What is web scraping
Web scraping is a process of extracting data from a webpage using scraping bots that can understand html and process human-readable data. It can be done in context of search indexing, but also connecting to data that can not be fetched trough API (like showing user benefits from specific web page in another app)
What are main "hidden costs" of web scraping?
Here are the main ones:
1) No predictable lifecycle of a connector
If a website offers an API, they usually have some lifecycle guarantees - API have support periods and API lifecycle management. So it can be predicted around when the connector will need to be updated. This does not happen with web scraping. Any design update, even minor one, can affect scraper functionality. And large updates may break scrapers entirely. This change is unpredictable - some websites change once a year, some - every month or even every week.
领英推荐
2) Too many edge cases
Want to scrape data on behalf of a user? Good. Why do scrapers fail at users birthday?
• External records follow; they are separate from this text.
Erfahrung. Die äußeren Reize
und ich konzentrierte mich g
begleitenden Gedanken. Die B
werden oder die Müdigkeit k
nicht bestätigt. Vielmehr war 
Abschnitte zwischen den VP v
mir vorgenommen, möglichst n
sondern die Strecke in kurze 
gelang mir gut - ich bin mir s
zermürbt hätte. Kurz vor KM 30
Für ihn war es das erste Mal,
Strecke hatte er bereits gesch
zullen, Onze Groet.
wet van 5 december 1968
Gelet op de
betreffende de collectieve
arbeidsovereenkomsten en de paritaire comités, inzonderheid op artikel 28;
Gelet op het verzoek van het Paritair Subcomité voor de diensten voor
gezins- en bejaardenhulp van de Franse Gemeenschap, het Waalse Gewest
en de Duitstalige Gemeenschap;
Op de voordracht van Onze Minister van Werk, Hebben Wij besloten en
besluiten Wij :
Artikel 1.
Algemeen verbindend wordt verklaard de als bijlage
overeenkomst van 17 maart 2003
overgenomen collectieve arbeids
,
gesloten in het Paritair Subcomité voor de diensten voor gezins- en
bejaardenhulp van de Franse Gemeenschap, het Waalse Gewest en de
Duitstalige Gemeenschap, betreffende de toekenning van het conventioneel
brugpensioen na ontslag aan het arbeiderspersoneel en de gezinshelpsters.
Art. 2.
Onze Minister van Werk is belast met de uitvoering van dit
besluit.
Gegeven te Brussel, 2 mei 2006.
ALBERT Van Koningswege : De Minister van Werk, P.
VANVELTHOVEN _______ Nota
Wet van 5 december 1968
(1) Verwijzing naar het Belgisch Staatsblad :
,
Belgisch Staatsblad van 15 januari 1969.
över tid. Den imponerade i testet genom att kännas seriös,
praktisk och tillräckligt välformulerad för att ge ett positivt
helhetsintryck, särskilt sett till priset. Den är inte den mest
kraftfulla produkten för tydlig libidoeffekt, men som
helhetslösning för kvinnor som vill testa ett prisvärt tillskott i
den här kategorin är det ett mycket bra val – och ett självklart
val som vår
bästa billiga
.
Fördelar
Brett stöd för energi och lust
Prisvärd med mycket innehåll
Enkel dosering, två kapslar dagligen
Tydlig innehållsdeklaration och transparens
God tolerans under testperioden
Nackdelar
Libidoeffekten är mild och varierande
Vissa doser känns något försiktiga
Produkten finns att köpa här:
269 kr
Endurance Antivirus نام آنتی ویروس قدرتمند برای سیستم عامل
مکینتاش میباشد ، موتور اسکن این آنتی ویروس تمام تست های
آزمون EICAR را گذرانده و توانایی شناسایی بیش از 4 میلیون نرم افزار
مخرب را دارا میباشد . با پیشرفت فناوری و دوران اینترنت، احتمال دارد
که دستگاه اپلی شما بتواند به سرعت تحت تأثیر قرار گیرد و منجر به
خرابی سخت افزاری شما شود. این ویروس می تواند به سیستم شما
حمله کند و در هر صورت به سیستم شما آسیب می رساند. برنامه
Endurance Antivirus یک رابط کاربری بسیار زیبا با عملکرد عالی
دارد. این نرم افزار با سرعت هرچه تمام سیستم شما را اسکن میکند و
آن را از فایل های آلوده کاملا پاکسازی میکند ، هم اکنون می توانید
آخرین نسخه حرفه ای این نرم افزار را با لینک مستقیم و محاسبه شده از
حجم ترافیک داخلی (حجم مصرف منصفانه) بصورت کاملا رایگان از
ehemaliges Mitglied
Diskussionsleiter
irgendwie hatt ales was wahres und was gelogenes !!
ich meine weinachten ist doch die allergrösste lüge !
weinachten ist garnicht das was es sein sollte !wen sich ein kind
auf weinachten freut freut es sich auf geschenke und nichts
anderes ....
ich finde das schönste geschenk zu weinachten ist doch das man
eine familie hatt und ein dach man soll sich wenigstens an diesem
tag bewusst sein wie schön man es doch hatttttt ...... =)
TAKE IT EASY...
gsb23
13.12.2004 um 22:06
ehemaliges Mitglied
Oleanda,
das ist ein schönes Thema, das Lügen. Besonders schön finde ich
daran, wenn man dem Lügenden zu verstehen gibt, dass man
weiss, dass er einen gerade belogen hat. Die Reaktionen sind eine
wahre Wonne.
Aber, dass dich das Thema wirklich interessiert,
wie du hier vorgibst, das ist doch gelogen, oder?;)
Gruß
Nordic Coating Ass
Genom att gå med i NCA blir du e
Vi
Because a congratulation certificate is presented instead of normal menu and scraper is not expecting that (unless you encountered this case before already). What about gold/silver/platinum users menu differences? Does dev team have all possible test accounts?
3) Sudden termination
Suddenly, a company owning website started to dislike your bot and starts sending it to CAPTCHA. While some of challenges are possible to bypass, the effort and failure rate may not be worth it.
4) Big compute cost and long execution time
Classic server-only apps are slowly dying out, it is time of SPAs, when executing client-side javascript is pivotal for obtaining the data. Means: run chrome / firefox headless via puppeteer or selenium driver. Good old plain html bot will not suffice anymore. The computational costs on running multiple chrome scrapers are immense - you will need a big and expensive server(s). Also, as pages are slow (as they fetch data to render), expect every interaction to take time. Minutes of time. Dozens of minutes if you need to scrape paginated data.
Conclusion
Where web scraping is used, an API is missing. Resort to web scraping as last thing to try. But if you are into it remember: creation of scraper for a website is only a small fraction of total (unpredictable) maintenance effort.